## TÂCHES À RÉALISER
1. Mettez à jour l'extrait sur les Mémoires de Jacques Chirac en réécrivant le passage allant de "Après Chaque pas" jusqu'à "tête de l’Etat.". Remplacez-y "tome" par "volume".
2. Prolongez le compte rendu des Mémoires de Jacques Chirac à la suite de sa dernière phrase.

## EXTRAIT DU TEXTE
------------------------------------------------

Le temps présidentiel

Après Chaque pas doit être un but, le premier tome des Mémoires de Jacques Chirac, qui évoquait son parcours politique, Le temps présidentiel revient sur ses deux mandats de président. Tout au long des quelques 600 pages de ce second tome, Jacques Chirac s’explique sur ses choix de président. Des essais nucléaires à la dissolution, du non à la guerre en Irak au référendum de 2005, Jacques Chirac revient sur ses douze années à la tête de l’Etat.

L’essentiel de l’ouvrage porte sur son action internationale. Le président évoque ses rencontres avec de nombreux chefs d’Etat, mais aussi les coulisses des négociations internationales et des sommets internationaux, G7 puis G8 et G20.  A travers ses relations avec Bill Clinton ou Boris Eltsine, à celles plus délicates avec Georges Bush –on apprend ainsi qu’ils ne se parlèrent pas pendant plusieurs mois- à celles avec Tony Blair qui, selon Jacques Chirac, « a pris de lourdes responsabilités au regard de l’Histoire » en se ralliant d’emblée à l’offensive américaine en Irak, sans omettre naturellement la rencontre avec le président chinois Jiang Zemin en 1999, il pose son regard sur la mondialisation et la gouvernance mondiale. Mais aussi les grands dossiers internationaux, comme la crise en ex-Yougoslavie, ou les discussions préalables à la guerre en Irak, dans laquelle il refusera d’engager notre pays. Sa manière de s’impliquer dans ces deux dossiers témoigne déjà de son inlassable engagement en faveur des cultures et pour la paix.

Le Proche-Orient occupe une large place. De la visite à Jérusalem qui fit tant couler d’encre à ses relations avec Yasser Arafat, Jacques Chirac évoque la troisième voix française, dans la recherche de la paix dans cette région. Comment ne pas être pris à la gorge par le vibrant hommage qu’il rend à son ami assassiné Rafic Hariri, ressenti « comme celui d’un frère… Un des pires chocs de ma vie ». Il ne pardonnera jamais à Bachar El-Assad, fils d’Hafez qui lui, avait su faire progresser la Syrie. La construction européenne, enfin, occupe une large place. Tout comme son cheminement en matière d’écologie, et notamment la genèse de son fameux discours de Johannesburg : « La maison brûle et nous regardons ailleurs ».

L’ancien président n’est pas exempt d’autocritique, notamment en matière de politique intérieure, en particulier sur la dissolution de 1997, et le 21 avril 2002. Alors que la classe politique entière s’évertue à rendre Dominique de Villepin responsable de la dissolution ratée de 1997, Jacques Chirac consacre un chapitre entier à rappeler les faits : depuis l’automne 1996, tout le RPR lui conseille d’user de ce pouvoir, y compris Nicolas Sarkozy, à l’exception de Philippe Seguin, Bernard Pons ou Pierre Mazeaud. Au-delà de dédouaner son ancien secrétaire général, Jacques Chirac remet les pendules à l’heure sur le fonctionnement de l’Elysée : le président, bien qu’entouré de conseillers, décide… et assume.

------------------------------------------------

## DONNÉES ENREGISTRÉES
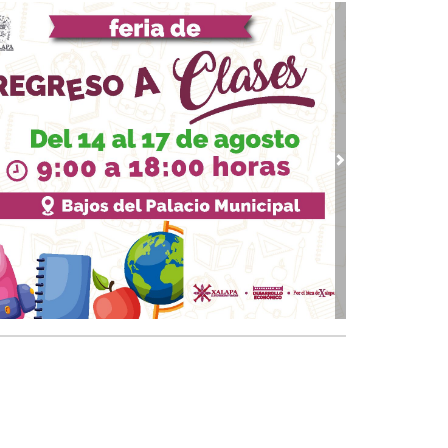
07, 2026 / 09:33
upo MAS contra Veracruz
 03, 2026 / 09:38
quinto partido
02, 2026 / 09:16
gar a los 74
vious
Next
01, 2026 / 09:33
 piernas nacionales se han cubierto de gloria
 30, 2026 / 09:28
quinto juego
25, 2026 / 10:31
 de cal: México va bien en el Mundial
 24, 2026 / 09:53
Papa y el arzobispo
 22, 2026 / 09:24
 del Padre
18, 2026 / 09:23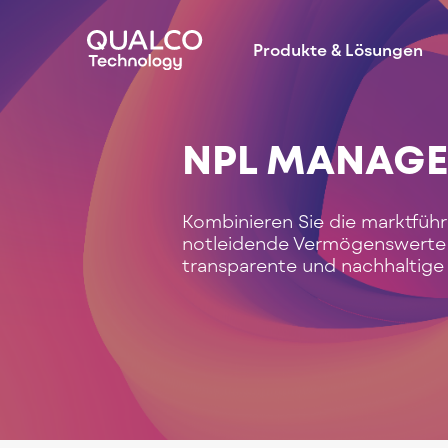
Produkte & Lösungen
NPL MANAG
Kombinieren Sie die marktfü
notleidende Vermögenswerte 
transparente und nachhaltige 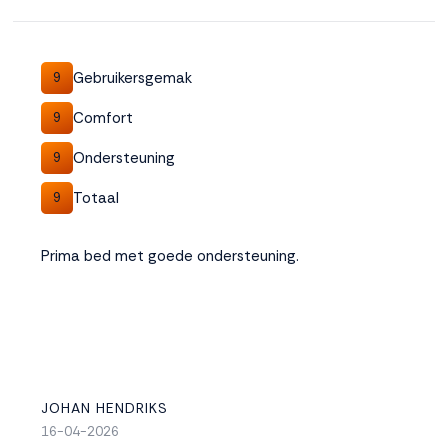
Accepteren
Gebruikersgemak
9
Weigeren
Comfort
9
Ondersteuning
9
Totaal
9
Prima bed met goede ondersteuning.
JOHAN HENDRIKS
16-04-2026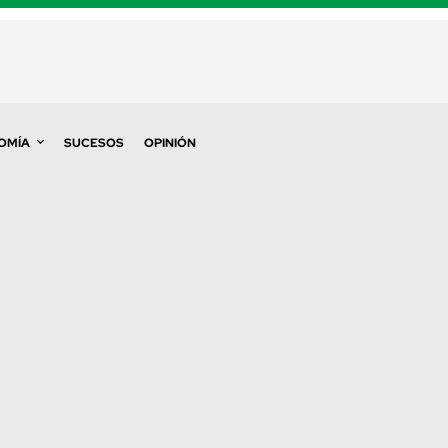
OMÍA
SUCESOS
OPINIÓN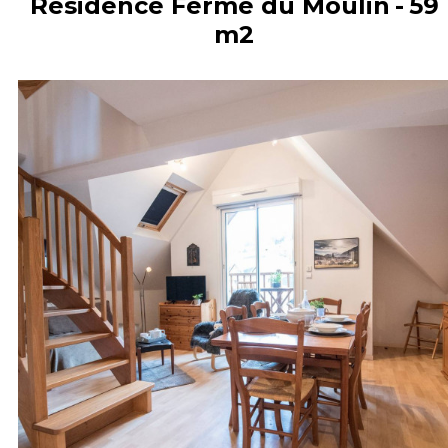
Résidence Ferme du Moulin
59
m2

------------------------------------------------

## RÉPONSES RÉDIGÉES
1.
Après Chaque pas doit être un but, le premier volume des Mémoires de Jacques Chirac, qui évoquait son parcours politique, Le temps présidentiel revient sur ses deux mandats de président. Tout au long des quelques 600 pages de ce second volume, Jacques Chirac s’explique sur ses choix de président. Des essais nucléaires à la dissolution, du non à la guerre en Irak au référendum de 2005, Jacques Chirac revient sur ses douze années à la tête de l’Etat.

2.
Il va même jusqu’à reconnaître des erreurs, particulièrement lorsqu’il dresse le bilan de son élection en 2002 et du choc du 21 avril, alors mal analysé : «J’aurais sans doute dû tout mettre en oeuvre pour constituer une équipe dirigeante plus représentative des 82% d’électeurs qui m’ont apporté leur suffrage le 4 mai 2002». «Je ne l’ai pas fait et ce fut probablement une erreur au regard de l’unité nationale dont j’étais le garant», admet-il. Le président Chirac affiche néanmoins sa fierté de n’avoir jamais accepté de compromis avec le Front National, « le parti de la haine, du racisme et de la discrimination ».

Au fil de ce Temps présidentiel, l’ancien président dresse avec sincérité le portrait de nombreux politiques qui l’ont entouré. A gauche, François Mitterrand bénéficie d’un portrait flatteur. Ainsi qu’Hubert Védrine, qui l’aida souvent à comprendre Jospin. Ce dernier, en revanche, n’est pas épargné par la plume parfois acide du président : « Je ne me sens rien de commun avec un dirigeant dont la rigidité intellectuelle, la vision manichéenne de la société, la conception antagoniste des rapports politiques dictent le comportement comme la pensée. »

A droite, Juppé est une nouvelle fois encensé : « Voici plus de vingt ans que j’ai trouvé auprès de lui d’abord le collaborateur et le conseiller, puis l’adjoint et le ministre d’une compétence sans faille, auquel j’ai pu me fier en toutes circonstances. Son soutien ne m’a pas fait défaut dans les périodes difficiles où mon destin présidentiel paraissait dans l’impasse. Cette fidélité est toujours allée de pair chez Alain Juppé avec une grande franchise à mon égard, dénué de tout souci de complaisance». Villepin, quant à lui, est réhabilité de l’épisode de la dissolution, et présenté comme un véritable homme d’Etat à travers deux portraits élogieux.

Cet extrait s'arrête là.